The actual cause of Dissociative Identity Disorder is not fully known. There are, however, many theories that psychologists have on what the causes may be. The cause is believed to be childhood trauma, mainly physical and sexual abuse. Studies have shown that there is some type of documentation of abuse in about 95% of young patients with Dissociative Identity Disorder (Kluft, 2003). This is usually the case because of the stage of the development that children are at when they experience the trauma. The first alter usually develop is around 6 years of age (Dissociative identity disorder (formerly multiple personality disorder), n.d.). The ability to dissociate becomes a defense mechanism for these children.  These alters usually don't come out until much later in life. When the person is in a situation that is too overwhelming the alters usually come out because this is the only way these people known how to cope.

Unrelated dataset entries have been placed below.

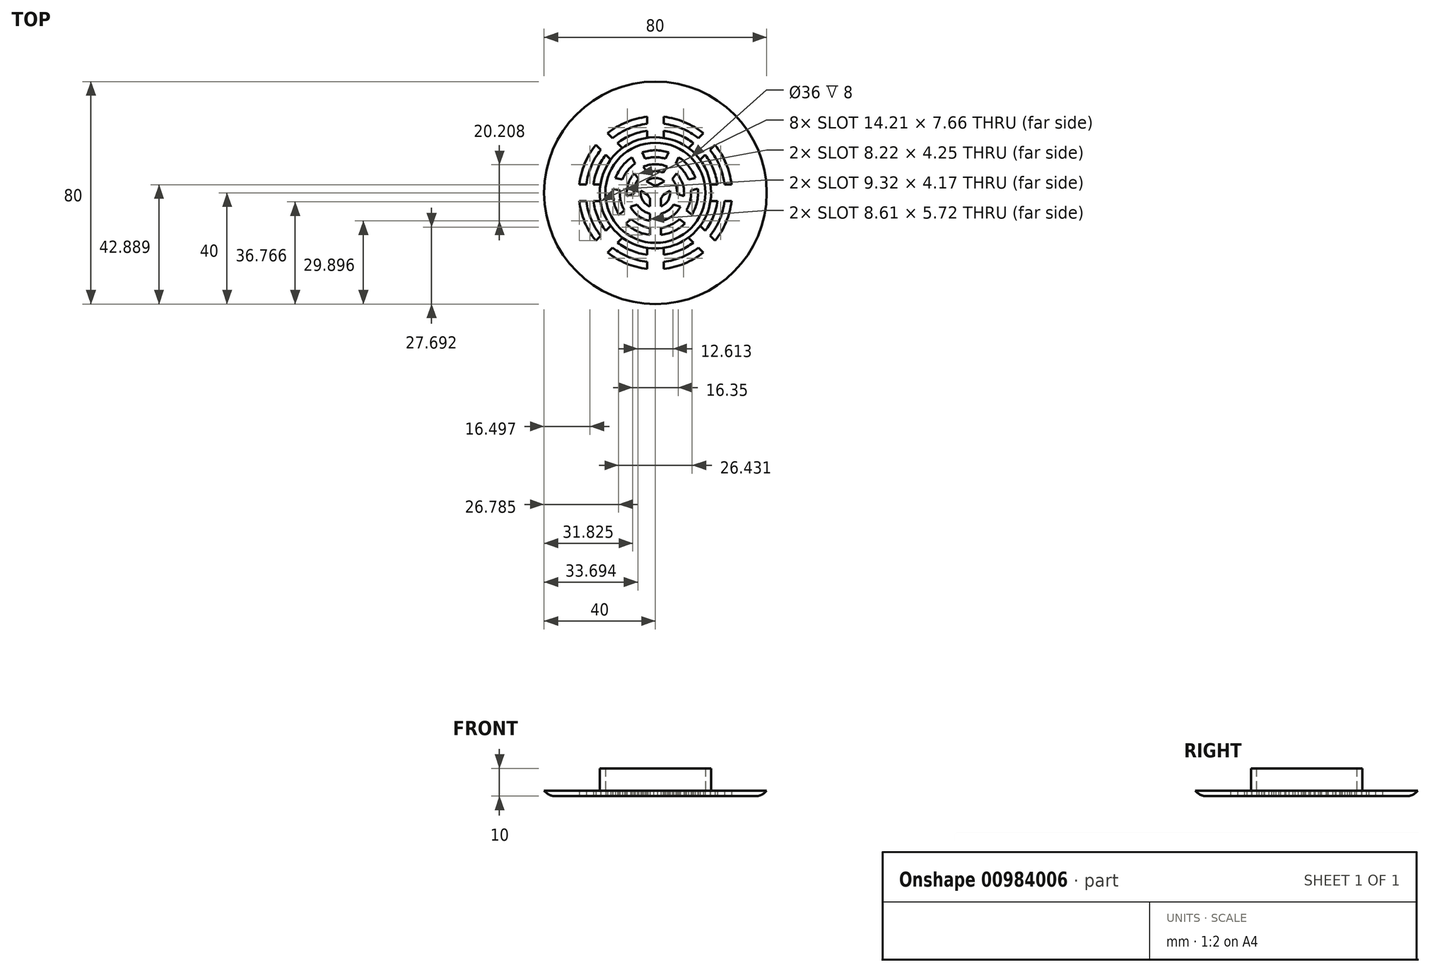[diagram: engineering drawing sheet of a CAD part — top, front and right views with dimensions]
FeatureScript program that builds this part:
annotation { "Feature Type Name" : "Feature", "Feature Type Description" : "" }
export const myFeature = defineFeature(function(context is Context, id is Id, definition is map)
    precondition{}
    {
        {
            var Q0;
            Q0=qCreatedBy(makeId("Top.planeOp"),FACE);
            var sketch = newSketch(context, id + "F0", { "sketchPlane" : qUnion([Q0])});
            skCircle(sketch, "E0", {"center": v(0, 0) * mm, "radius": 40 * mm});
            skCircle(sketch, "E1", {"center": v(0, 0) * mm, "radius": 20 * mm});
            skCircle(sketch, "E2.0", {"center": v(0, 0) * mm, "radius": 18 * mm});
            skSolve(sketch);
        }
        {
            var Q0;
            Q0=makeQuery(id+"F0.imprint","IMPRINT",FACE,{"disambiguationData":[TD([[makeQuery(id+"F0.imprint","IMPRINT",EDGE,{"derivedFrom":sQuery(id+"F0.wireOp",EDGE,"E0")}),1.0]])]});
            var Q1;
            Q1=makeQuery(id+"F0.imprint","IMPRINT",FACE,{"disambiguationData":[TD([[makeQuery(id+"F0.imprint","IMPRINT",EDGE,{"derivedFrom":sQuery(id+"F0.wireOp",EDGE,"E2.0")}),1.0]])]});
            var Q2;
            Q2=makeQuery(id+"F0.imprint","IMPRINT",FACE,{"disambiguationData":[TD([[makeQuery(id+"F0.imprint","IMPRINT",EDGE,{"derivedFrom":sQuery(id+"F0.wireOp",EDGE,"E1")}),1.0]])]});
            extrude(context, id + "F1", {"entities" : qUnion([Q0, Q1, Q2]), "depth" : 2 * mm, "offsetDistance" : 25 * mm});
        }
        {
            var Q0;
            Q0=makeQuery(id+"F0.imprint","IMPRINT",FACE,{"disambiguationData":[TD([[makeQuery(id+"F0.imprint","IMPRINT",EDGE,{"derivedFrom":sQuery(id+"F0.wireOp",EDGE,"E1")}),1.0]])]});
            extrude(context, id + "F2", {"entities" : qUnion([Q0]), "operationType" : NewBodyOperationType.ADD, "depth" : 10 * mm, "offsetDistance" : 25 * mm});
        }
        {
            var Q0;
            Q0=makeQuery(id+"F1.opExtrude","CAP_EDGE",EDGE,{"disambiguationData":[OSD([sQuery(id+"F0.wireOp",EDGE,"E0")])],"isStart":true});
            fillet(context, id + "F3", {"entities" : qUnion([Q0]), "radius" : 5 * mm, "tangentPropagation" : true, "allowEdgeOverflow" : false});
        }
        {
            var Q0;
            Q0=makeQuery(id+"F1.opExtrude","CAP_FACE",FACE,{"disambiguationData":[OSD([sQuery(id+"F0.wireOp",EDGE,"E0")])],"isStart":true});
            var sketch = newSketch(context, id + "F4", { "sketchPlane" : qUnion([Q0])});
            skCircle(sketch, "E3", {"center": v(0, 0) * mm, "radius": 22.5 * mm});
            skCircle(sketch, "E4.0", {"center": v(0, 0) * mm, "radius": 20 * mm});
            skLineSegment(sketch, "E5", {"start": v(-3, 22.3) * mm, "end": v(-3, 19.77) * mm});
            skLineSegment(sketch, "E6", {"start": v(3, 22.3) * mm, "end": v(3, 19.77) * mm});
            skLineSegment(sketch, "E7.1.0", {"start": v(-17.89, 13.65) * mm, "end": v(-16.1, 11.86) * mm});
            skLineSegment(sketch, "E7.1.2", {"start": v(-13.65, 17.89) * mm, "end": v(-11.86, 16.1) * mm});
            skLineSegment(sketch, "E7.2.0", {"start": v(-22.3, -3) * mm, "end": v(-19.77, -3) * mm});
            skLineSegment(sketch, "E7.2.2", {"start": v(-22.3, 3) * mm, "end": v(-19.77, 3) * mm});
            skLineSegment(sketch, "E7.3.0", {"start": v(-13.65, -17.89) * mm, "end": v(-11.86, -16.1) * mm});
            skLineSegment(sketch, "E7.3.2", {"start": v(-17.89, -13.65) * mm, "end": v(-16.1, -11.86) * mm});
            skLineSegment(sketch, "E7.4.0", {"start": v(3, -22.3) * mm, "end": v(3, -19.77) * mm});
            skLineSegment(sketch, "E7.4.2", {"start": v(-3, -22.3) * mm, "end": v(-3, -19.77) * mm});
            skLineSegment(sketch, "E7.5.0", {"start": v(17.89, -13.65) * mm, "end": v(16.1, -11.86) * mm});
            skLineSegment(sketch, "E7.5.2", {"start": v(13.65, -17.89) * mm, "end": v(11.86, -16.1) * mm});
            skLineSegment(sketch, "E7.6.0", {"start": v(22.3, 3) * mm, "end": v(19.77, 3) * mm});
            skLineSegment(sketch, "E7.6.2", {"start": v(22.3, -3) * mm, "end": v(19.77, -3) * mm});
            skLineSegment(sketch, "E7.7.0", {"start": v(13.65, 17.89) * mm, "end": v(11.86, 16.1) * mm});
            skLineSegment(sketch, "E7.7.2", {"start": v(17.89, 13.65) * mm, "end": v(16.1, 11.86) * mm});
            skCircle(sketch, "E8", {"center": v(0, 0) * mm, "radius": 25 * mm});
            skCircle(sketch, "E9", {"center": v(0, 0) * mm, "radius": 27.5 * mm});
            skLineSegment(sketch, "E10", {"start": v(-3, 27.34) * mm, "end": v(-3, 24.82) * mm});
            skLineSegment(sketch, "E11", {"start": v(3, 27.34) * mm, "end": v(3, 24.82) * mm});
            skLineSegment(sketch, "E12.1.0", {"start": v(-21.45, 17.2) * mm, "end": v(-19.67, 15.43) * mm});
            skLineSegment(sketch, "E12.1.2", {"start": v(-17.2, 21.45) * mm, "end": v(-15.43, 19.67) * mm});
            skLineSegment(sketch, "E12.2.0", {"start": v(-27.34, -3) * mm, "end": v(-24.82, -3) * mm});
            skLineSegment(sketch, "E12.2.2", {"start": v(-27.34, 3) * mm, "end": v(-24.82, 3) * mm});
            skLineSegment(sketch, "E12.3.0", {"start": v(-17.2, -21.45) * mm, "end": v(-15.43, -19.67) * mm});
            skLineSegment(sketch, "E12.3.2", {"start": v(-21.45, -17.2) * mm, "end": v(-19.67, -15.43) * mm});
            skLineSegment(sketch, "E12.4.0", {"start": v(3, -27.34) * mm, "end": v(3, -24.82) * mm});
            skLineSegment(sketch, "E12.4.2", {"start": v(-3, -27.34) * mm, "end": v(-3, -24.82) * mm});
            skLineSegment(sketch, "E12.5.0", {"start": v(21.45, -17.2) * mm, "end": v(19.67, -15.43) * mm});
            skLineSegment(sketch, "E12.5.2", {"start": v(17.2, -21.45) * mm, "end": v(15.43, -19.67) * mm});
            skLineSegment(sketch, "E12.6.0", {"start": v(27.34, 3) * mm, "end": v(24.82, 3) * mm});
            skLineSegment(sketch, "E12.6.2", {"start": v(27.34, -3) * mm, "end": v(24.82, -3) * mm});
            skLineSegment(sketch, "E12.7.0", {"start": v(17.2, 21.45) * mm, "end": v(15.43, 19.67) * mm});
            skLineSegment(sketch, "E12.7.2", {"start": v(21.45, 17.2) * mm, "end": v(19.67, 15.43) * mm});
            skSolve(sketch);
        }
        {
            var Q0;
            {var subQ0=sQuery(id+"F4.wireOp",EDGE,"E5");Q0=makeQuery(id+"F4.imprint","IMPRINT",FACE,{"disambiguationData":[TD([[makeQuery(id+"F4.imprint","IMPRINT",EDGE,{"derivedFrom":subQ0}),-1.0]])]});}
            var Q1;
            {var subQ0=sQuery(id+"F4.wireOp",EDGE,"E7.1.0");Q1=makeQuery(id+"F4.imprint","IMPRINT",FACE,{"disambiguationData":[TD([[makeQuery(id+"F4.imprint","IMPRINT",EDGE,{"derivedFrom":subQ0}),-1.0]])]});}
            var Q2;
            {var subQ0=sQuery(id+"F4.wireOp",EDGE,"E7.2.0");Q2=makeQuery(id+"F4.imprint","IMPRINT",FACE,{"disambiguationData":[TD([[makeQuery(id+"F4.imprint","IMPRINT",EDGE,{"derivedFrom":subQ0}),-1.0]])]});}
            var Q3;
            {var subQ0=sQuery(id+"F4.wireOp",EDGE,"E7.3.0");Q3=makeQuery(id+"F4.imprint","IMPRINT",FACE,{"disambiguationData":[TD([[makeQuery(id+"F4.imprint","IMPRINT",EDGE,{"derivedFrom":subQ0}),-1.0]])]});}
            var Q4;
            {var subQ0=sQuery(id+"F4.wireOp",EDGE,"E7.4.0");Q4=makeQuery(id+"F4.imprint","IMPRINT",FACE,{"disambiguationData":[TD([[makeQuery(id+"F4.imprint","IMPRINT",EDGE,{"derivedFrom":subQ0}),-1.0]])]});}
            var Q5;
            {var subQ0=sQuery(id+"F4.wireOp",EDGE,"E7.5.0");Q5=makeQuery(id+"F4.imprint","IMPRINT",FACE,{"disambiguationData":[TD([[makeQuery(id+"F4.imprint","IMPRINT",EDGE,{"derivedFrom":subQ0}),-1.0]])]});}
            var Q6;
            {var subQ0=sQuery(id+"F4.wireOp",EDGE,"E7.6.0");Q6=makeQuery(id+"F4.imprint","IMPRINT",FACE,{"disambiguationData":[TD([[makeQuery(id+"F4.imprint","IMPRINT",EDGE,{"derivedFrom":subQ0}),-1.0]])]});}
            var Q7;
            {var subQ0=sQuery(id+"F4.wireOp",EDGE,"E6");Q7=makeQuery(id+"F4.imprint","IMPRINT",FACE,{"disambiguationData":[TD([[makeQuery(id+"F4.imprint","IMPRINT",EDGE,{"derivedFrom":subQ0}),1.0]])]});}
            var Q8;
            {var subQ0=sQuery(id+"F4.wireOp",EDGE,"E10");Q8=makeQuery(id+"F4.imprint","IMPRINT",FACE,{"disambiguationData":[TD([[makeQuery(id+"F4.imprint","IMPRINT",EDGE,{"derivedFrom":subQ0}),-1.0]])]});}
            var Q9;
            {var subQ0=sQuery(id+"F4.wireOp",EDGE,"E11");Q9=makeQuery(id+"F4.imprint","IMPRINT",FACE,{"disambiguationData":[TD([[makeQuery(id+"F4.imprint","IMPRINT",EDGE,{"derivedFrom":subQ0}),1.0]])]});}
            var Q10;
            {var subQ0=sQuery(id+"F4.wireOp",EDGE,"E12.6.0");Q10=makeQuery(id+"F4.imprint","IMPRINT",FACE,{"disambiguationData":[TD([[makeQuery(id+"F4.imprint","IMPRINT",EDGE,{"derivedFrom":subQ0}),-1.0]])]});}
            var Q11;
            {var subQ0=sQuery(id+"F4.wireOp",EDGE,"E12.5.0");Q11=makeQuery(id+"F4.imprint","IMPRINT",FACE,{"disambiguationData":[TD([[makeQuery(id+"F4.imprint","IMPRINT",EDGE,{"derivedFrom":subQ0}),-1.0]])]});}
            var Q12;
            {var subQ0=sQuery(id+"F4.wireOp",EDGE,"E12.4.0");Q12=makeQuery(id+"F4.imprint","IMPRINT",FACE,{"disambiguationData":[TD([[makeQuery(id+"F4.imprint","IMPRINT",EDGE,{"derivedFrom":subQ0}),-1.0]])]});}
            var Q13;
            {var subQ0=sQuery(id+"F4.wireOp",EDGE,"E12.3.0");Q13=makeQuery(id+"F4.imprint","IMPRINT",FACE,{"disambiguationData":[TD([[makeQuery(id+"F4.imprint","IMPRINT",EDGE,{"derivedFrom":subQ0}),-1.0]])]});}
            var Q14;
            {var subQ0=sQuery(id+"F4.wireOp",EDGE,"E12.2.0");Q14=makeQuery(id+"F4.imprint","IMPRINT",FACE,{"disambiguationData":[TD([[makeQuery(id+"F4.imprint","IMPRINT",EDGE,{"derivedFrom":subQ0}),-1.0]])]});}
            var Q15;
            {var subQ0=sQuery(id+"F4.wireOp",EDGE,"E12.1.0");Q15=makeQuery(id+"F4.imprint","IMPRINT",FACE,{"disambiguationData":[TD([[makeQuery(id+"F4.imprint","IMPRINT",EDGE,{"derivedFrom":subQ0}),-1.0]])]});}
            extrude(context, id + "F5", {"entities" : qUnion([Q0, Q1, Q2, Q3, Q4, Q5, Q6, Q7, Q8, Q9, Q10, Q11, Q12, Q13, Q14, Q15]), "operationType" : NewBodyOperationType.REMOVE, "endBound" : BoundingType.THROUGH_ALL, "oppositeDirection" : true, "depth" : 25 * mm, "offsetDistance" : 25 * mm});
        }
        {
            var Q0;
            Q0=makeQuery(id+"F0.imprint","IMPRINT",FACE,{"disambiguationData":[TD([[makeQuery(id+"F0.imprint","IMPRINT",EDGE,{"derivedFrom":sQuery(id+"F0.wireOp",EDGE,"E2.0")}),1.0]])]});
            var sketch = newSketch(context, id + "F6", { "sketchPlane" : qUnion([Q0])});
            skCircle(sketch, "E13.0", {"center": v(0, 0) * mm, "radius": 18 * mm});
            skCircle(sketch, "E14", {"center": v(0, 0) * mm, "radius": 2.8 * mm, "construction": true});
            skCircle(sketch, "E15", {"center": v(0, 0) * mm, "radius": 15.3 * mm});
            skCircle(sketch, "E16", {"center": v(0, 0) * mm, "radius": 5.3 * mm, "construction": true});
            skLineSegment(sketch, "E17", {"start": v(-2, -4.9) * mm, "end": v(-2, -1.96) * mm});
            skLineSegment(sketch, "E18", {"start": v(2, -4.9) * mm, "end": v(2, -1.96) * mm});
            skLineSegment(sketch, "E19.1.0", {"start": v(5.25, 0.72) * mm, "end": v(2.7, -0.75) * mm});
            skLineSegment(sketch, "E19.1.2", {"start": v(3.25, 4.19) * mm, "end": v(0.7, 2.71) * mm});
            skCircle(sketch, "E19.1.3", {"center": v(0, 0) * mm, "radius": 2.8 * mm});
            skLineSegment(sketch, "E19.2.0", {"start": v(-3.25, 4.19) * mm, "end": v(-0.7, 2.71) * mm});
            skCircle(sketch, "E19.2.1", {"center": v(0, 0) * mm, "radius": 5.3 * mm});
            skLineSegment(sketch, "E19.2.2", {"start": v(-5.25, 0.72) * mm, "end": v(-2.7, -0.75) * mm});
            skCircle(sketch, "E20", {"center": v(0, 0) * mm, "radius": 7.8 * mm});
            skCircle(sketch, "E21", {"center": v(0, 0) * mm, "radius": 10.3 * mm});
            skLineSegment(sketch, "E22", {"start": v(-2, -10.1) * mm, "end": v(-2, -7.54) * mm});
            skLineSegment(sketch, "E23", {"start": v(2, -7.54) * mm, "end": v(2, -10.1) * mm});
            skLineSegment(sketch, "E24.1.0", {"start": v(9, -5.02) * mm, "end": v(6.55, -4.23) * mm});
            skLineSegment(sketch, "E24.1.1", {"start": v(7.79, -0.43) * mm, "end": v(10.23, -1.22) * mm});
            skLineSegment(sketch, "E24.2.0", {"start": v(7.56, 7) * mm, "end": v(6.05, 4.92) * mm});
            skLineSegment(sketch, "E24.2.1", {"start": v(2.81, 7.28) * mm, "end": v(4.32, 9.35) * mm});
            skLineSegment(sketch, "E24.3.0", {"start": v(-4.32, 9.35) * mm, "end": v(-2.81, 7.28) * mm});
            skLineSegment(sketch, "E24.3.1", {"start": v(-6.05, 4.92) * mm, "end": v(-7.56, 7) * mm});
            skLineSegment(sketch, "E24.4.0", {"start": v(-10.23, -1.22) * mm, "end": v(-7.79, -0.43) * mm});
            skLineSegment(sketch, "E24.4.1", {"start": v(-6.55, -4.23) * mm, "end": v(-9, -5.02) * mm});
            skCircle(sketch, "E25", {"center": v(0, 0) * mm, "radius": 12.8 * mm});
            skLineSegment(sketch, "E26", {"start": v(-2, -12.64) * mm, "end": v(-2, -15.17) * mm});
            skLineSegment(sketch, "E27", {"start": v(2, -12.64) * mm, "end": v(2, -15.17) * mm});
            skLineSegment(sketch, "E28.1.0", {"start": v(11.13, -6.32) * mm, "end": v(13.1, -7.9) * mm});
            skLineSegment(sketch, "E28.1.1", {"start": v(8.64, -9.45) * mm, "end": v(10.61, -11.02) * mm});
            skLineSegment(sketch, "E28.2.0", {"start": v(11.88, 4.76) * mm, "end": v(14.34, 5.33) * mm});
            skLineSegment(sketch, "E28.2.1", {"start": v(12.77, 0.86) * mm, "end": v(15.23, 1.43) * mm});
            skLineSegment(sketch, "E28.3.0", {"start": v(3.68, 12.26) * mm, "end": v(4.78, 14.53) * mm});
            skLineSegment(sketch, "E28.3.1", {"start": v(7.29, 10.52) * mm, "end": v(8.38, 12.8) * mm});
            skLineSegment(sketch, "E28.4.0", {"start": v(-7.29, 10.52) * mm, "end": v(-8.38, 12.8) * mm});
            skLineSegment(sketch, "E28.4.1", {"start": v(-3.68, 12.26) * mm, "end": v(-4.78, 14.53) * mm});
            skLineSegment(sketch, "E28.5.0", {"start": v(-12.77, 0.86) * mm, "end": v(-15.23, 1.43) * mm});
            skLineSegment(sketch, "E28.5.1", {"start": v(-11.88, 4.76) * mm, "end": v(-14.34, 5.33) * mm});
            skLineSegment(sketch, "E28.6.0", {"start": v(-8.64, -9.45) * mm, "end": v(-10.61, -11.02) * mm});
            skLineSegment(sketch, "E28.6.1", {"start": v(-11.13, -6.32) * mm, "end": v(-13.1, -7.9) * mm});
            skSolve(sketch);
        }
        {
            var Q0;
            {var subQ0=sQuery(id+"F6.wireOp",EDGE,"E17");Q0=makeQuery(id+"F6.imprint","IMPRINT",FACE,{"disambiguationData":[TD([[makeQuery(id+"F6.imprint","IMPRINT",EDGE,{"derivedFrom":subQ0}),1.0]])]});}
            var Q1;
            {var subQ0=sQuery(id+"F6.wireOp",EDGE,"E18");Q1=makeQuery(id+"F6.imprint","IMPRINT",FACE,{"disambiguationData":[TD([[makeQuery(id+"F6.imprint","IMPRINT",EDGE,{"derivedFrom":subQ0}),-1.0]])]});}
            var Q2;
            {var subQ0=sQuery(id+"F6.wireOp",EDGE,"E19.1.2");Q2=makeQuery(id+"F6.imprint","IMPRINT",FACE,{"disambiguationData":[TD([[makeQuery(id+"F6.imprint","IMPRINT",EDGE,{"derivedFrom":subQ0}),-1.0]])]});}
            var Q3;
            {var subQ0=sQuery(id+"F6.wireOp",EDGE,"E23");Q3=makeQuery(id+"F6.imprint","IMPRINT",FACE,{"disambiguationData":[TD([[makeQuery(id+"F6.imprint","IMPRINT",EDGE,{"derivedFrom":subQ0}),1.0]])]});}
            var Q4;
            {var subQ0=sQuery(id+"F6.wireOp",EDGE,"E24.1.1");Q4=makeQuery(id+"F6.imprint","IMPRINT",FACE,{"disambiguationData":[TD([[makeQuery(id+"F6.imprint","IMPRINT",EDGE,{"derivedFrom":subQ0}),1.0]])]});}
            var Q5;
            {var subQ0=sQuery(id+"F6.wireOp",EDGE,"E24.2.1");Q5=makeQuery(id+"F6.imprint","IMPRINT",FACE,{"disambiguationData":[TD([[makeQuery(id+"F6.imprint","IMPRINT",EDGE,{"derivedFrom":subQ0}),1.0]])]});}
            var Q6;
            {var subQ0=sQuery(id+"F6.wireOp",EDGE,"E24.3.1");Q6=makeQuery(id+"F6.imprint","IMPRINT",FACE,{"disambiguationData":[TD([[makeQuery(id+"F6.imprint","IMPRINT",EDGE,{"derivedFrom":subQ0}),1.0]])]});}
            var Q7;
            {var subQ0=sQuery(id+"F6.wireOp",EDGE,"E22");Q7=makeQuery(id+"F6.imprint","IMPRINT",FACE,{"disambiguationData":[TD([[makeQuery(id+"F6.imprint","IMPRINT",EDGE,{"derivedFrom":subQ0}),1.0]])]});}
            var Q8;
            {var subQ0=sQuery(id+"F6.wireOp",EDGE,"E26");Q8=makeQuery(id+"F6.imprint","IMPRINT",FACE,{"disambiguationData":[TD([[makeQuery(id+"F6.imprint","IMPRINT",EDGE,{"derivedFrom":subQ0}),-1.0]])]});}
            var Q9;
            {var subQ0=sQuery(id+"F6.wireOp",EDGE,"E27");Q9=makeQuery(id+"F6.imprint","IMPRINT",FACE,{"disambiguationData":[TD([[makeQuery(id+"F6.imprint","IMPRINT",EDGE,{"derivedFrom":subQ0}),1.0]])]});}
            var Q10;
            {var subQ0=sQuery(id+"F6.wireOp",EDGE,"E28.1.0");Q10=makeQuery(id+"F6.imprint","IMPRINT",FACE,{"disambiguationData":[TD([[makeQuery(id+"F6.imprint","IMPRINT",EDGE,{"derivedFrom":subQ0}),1.0]])]});}
            var Q11;
            {var subQ0=sQuery(id+"F6.wireOp",EDGE,"E28.2.0");Q11=makeQuery(id+"F6.imprint","IMPRINT",FACE,{"disambiguationData":[TD([[makeQuery(id+"F6.imprint","IMPRINT",EDGE,{"derivedFrom":subQ0}),1.0]])]});}
            var Q12;
            {var subQ0=sQuery(id+"F6.wireOp",EDGE,"E28.3.0");Q12=makeQuery(id+"F6.imprint","IMPRINT",FACE,{"disambiguationData":[TD([[makeQuery(id+"F6.imprint","IMPRINT",EDGE,{"derivedFrom":subQ0}),1.0]])]});}
            var Q13;
            {var subQ0=sQuery(id+"F6.wireOp",EDGE,"E28.4.0");Q13=makeQuery(id+"F6.imprint","IMPRINT",FACE,{"disambiguationData":[TD([[makeQuery(id+"F6.imprint","IMPRINT",EDGE,{"derivedFrom":subQ0}),1.0]])]});}
            var Q14;
            {var subQ0=sQuery(id+"F6.wireOp",EDGE,"E28.5.0");Q14=makeQuery(id+"F6.imprint","IMPRINT",FACE,{"disambiguationData":[TD([[makeQuery(id+"F6.imprint","IMPRINT",EDGE,{"derivedFrom":subQ0}),1.0]])]});}
            extrude(context, id + "F7", {"entities" : qUnion([Q0, Q1, Q2, Q3, Q4, Q5, Q6, Q7, Q8, Q9, Q10, Q11, Q12, Q13, Q14]), "operationType" : NewBodyOperationType.REMOVE, "endBound" : BoundingType.THROUGH_ALL, "depth" : 25 * mm, "offsetDistance" : 25 * mm});
        }
    });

Childhood abuse is not believed to be the only cause of Dissociative Identity Disorder. It appears that there also may be a biological link when it comes to DID. Many people who have Dissociative Identity Disorder have a family history of mental illness. This is most often either some type of dissociative disorder or schizophrenia. People who have a family history of mental illness may be more prone to develop Dissociative Identity Disorder but may not actually develop the disorder unless they experience some type of childhood trauma. People who are easily hypnotized are also believed to be more prone to develop Dissociative Identity Disorder. This may be due to the fact that they dissociate more easily and this becomes an easy method for people to cope with stressful situations.